Top of The records
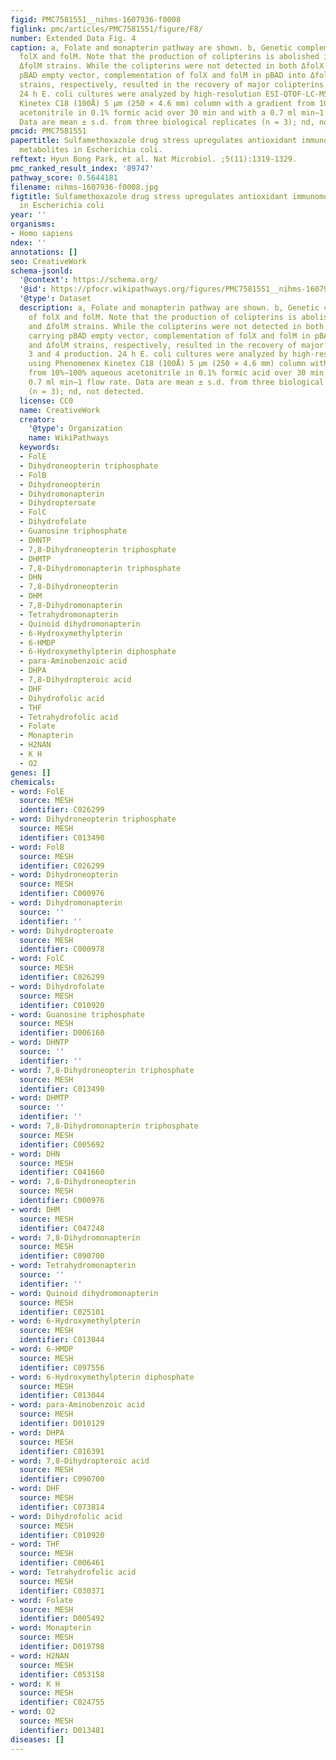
 ```yaml
---
figid: PMC7581551__nihms-1607936-f0008
figlink: pmc/articles/PMC7581551/figure/F8/
number: Extended Data Fig. 4
caption: a, Folate and monapterin pathway are shown. b, Genetic complementation of
  folX and folM. Note that the production of colipterins is abolished in ΔfolX and
  ΔfolM strains. While the colipterins were not detected in both ΔfolX and ΔfolM carrying
  pBAD empty vector, complementation of folX and folM in pBAD into ΔfolX and ΔfolM
  strains, respectively, resulted in the recovery of major colipterins 3 and 4 production.
  24 h E. coli cultures were analyzed by high-resolution ESI-QTOF-LC-MS using Phenomenex
  Kinetex C18 (100Å) 5 μm (250 × 4.6 mm) column with a gradient from 10%−100% aqueous
  acetonitrile in 0.1% formic acid over 30 min and with a 0.7 ml min−1 flow rate.
  Data are mean ± s.d. from three biological replicates (n = 3); nd, not detected.
pmcid: PMC7581551
papertitle: Sulfamethoxazole drug stress upregulates antioxidant immunomodulatory
  metabolites in Escherichia coli.
reftext: Hyun Bong Park, et al. Nat Microbiol. ;5(11):1319-1329.
pmc_ranked_result_index: '89747'
pathway_score: 0.5644181
filename: nihms-1607936-f0008.jpg
figtitle: Sulfamethoxazole drug stress upregulates antioxidant immunomodulatory metabolites
  in Escherichia coli
year: ''
organisms:
- Homo sapiens
ndex: ''
annotations: []
seo: CreativeWork
schema-jsonld:
  '@context': https://schema.org/
  '@id': https://pfocr.wikipathways.org/figures/PMC7581551__nihms-1607936-f0008.html
  '@type': Dataset
  description: a, Folate and monapterin pathway are shown. b, Genetic complementation
    of folX and folM. Note that the production of colipterins is abolished in ΔfolX
    and ΔfolM strains. While the colipterins were not detected in both ΔfolX and ΔfolM
    carrying pBAD empty vector, complementation of folX and folM in pBAD into ΔfolX
    and ΔfolM strains, respectively, resulted in the recovery of major colipterins
    3 and 4 production. 24 h E. coli cultures were analyzed by high-resolution ESI-QTOF-LC-MS
    using Phenomenex Kinetex C18 (100Å) 5 μm (250 × 4.6 mm) column with a gradient
    from 10%−100% aqueous acetonitrile in 0.1% formic acid over 30 min and with a
    0.7 ml min−1 flow rate. Data are mean ± s.d. from three biological replicates
    (n = 3); nd, not detected.
  license: CC0
  name: CreativeWork
  creator:
    '@type': Organization
    name: WikiPathways
  keywords:
  - FolE
  - Dihydroneopterin triphosphate
  - FolB
  - Dihydroneopterin
  - Dihydromonapterin
  - Dihydropteroate
  - FolC
  - Dihydrofolate
  - Guanosine triphosphate
  - DHNTP
  - 7,8-Dihydroneopterin triphosphate
  - DHMTP
  - 7,8-Dihydromonapterin triphosphate
  - DHN
  - 7,8-Dihydroneopterin
  - DHM
  - 7,8-Dihydromonapterin
  - Tetrahydromonapterin
  - Quinoid dihydromonapterin
  - 6-Hydroxymethylpterin
  - 6-HMDP
  - 6-Hydroxymethylpterin diphosphate
  - para-Aminobenzoic acid
  - DHPA
  - 7,8-Dihydropteroic acid
  - DHF
  - Dihydrofolic acid
  - THF
  - Tetrahydrofolic acid
  - Folate
  - Monapterin
  - H2NAN
  - K H
  - O2
genes: []
chemicals:
- word: FolE
  source: MESH
  identifier: C026299
- word: Dihydroneopterin triphosphate
  source: MESH
  identifier: C013490
- word: FolB
  source: MESH
  identifier: C026299
- word: Dihydroneopterin
  source: MESH
  identifier: C000976
- word: Dihydromonapterin
  source: ''
  identifier: ''
- word: Dihydropteroate
  source: MESH
  identifier: C000978
- word: FolC
  source: MESH
  identifier: C026299
- word: Dihydrofolate
  source: MESH
  identifier: C010920
- word: Guanosine triphosphate
  source: MESH
  identifier: D006160
- word: DHNTP
  source: ''
  identifier: ''
- word: 7,8-Dihydroneopterin triphosphate
  source: MESH
  identifier: C013490
- word: DHMTP
  source: ''
  identifier: ''
- word: 7,8-Dihydromonapterin triphosphate
  source: MESH
  identifier: C005692
- word: DHN
  source: MESH
  identifier: C041660
- word: 7,8-Dihydroneopterin
  source: MESH
  identifier: C000976
- word: DHM
  source: MESH
  identifier: C047248
- word: 7,8-Dihydromonapterin
  source: MESH
  identifier: C090700
- word: Tetrahydromonapterin
  source: ''
  identifier: ''
- word: Quinoid dihydromonapterin
  source: MESH
  identifier: C025101
- word: 6-Hydroxymethylpterin
  source: MESH
  identifier: C013044
- word: 6-HMDP
  source: MESH
  identifier: C097556
- word: 6-Hydroxymethylpterin diphosphate
  source: MESH
  identifier: C013044
- word: para-Aminobenzoic acid
  source: MESH
  identifier: D010129
- word: DHPA
  source: MESH
  identifier: C016391
- word: 7,8-Dihydropteroic acid
  source: MESH
  identifier: C090700
- word: DHF
  source: MESH
  identifier: C073814
- word: Dihydrofolic acid
  source: MESH
  identifier: C010920
- word: THF
  source: MESH
  identifier: C006461
- word: Tetrahydrofolic acid
  source: MESH
  identifier: C030371
- word: Folate
  source: MESH
  identifier: D005492
- word: Monapterin
  source: MESH
  identifier: D019798
- word: H2NAN
  source: MESH
  identifier: C053158
- word: K H
  source: MESH
  identifier: C024755
- word: O2
  source: MESH
  identifier: D013481
diseases: []
---
```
Bottom of The records
● **Instructions to follow**
Each line above with the word "column" needs to be copied.

● **Solved exercise**
  Kinetex C18 (100Å) 5 μm (250 × 4.6 mm) column with a gradient from 10%−100% aqueous
    using Phenomenex Kinetex C18 (100Å) 5 μm (250 × 4.6 mm) column with a gradient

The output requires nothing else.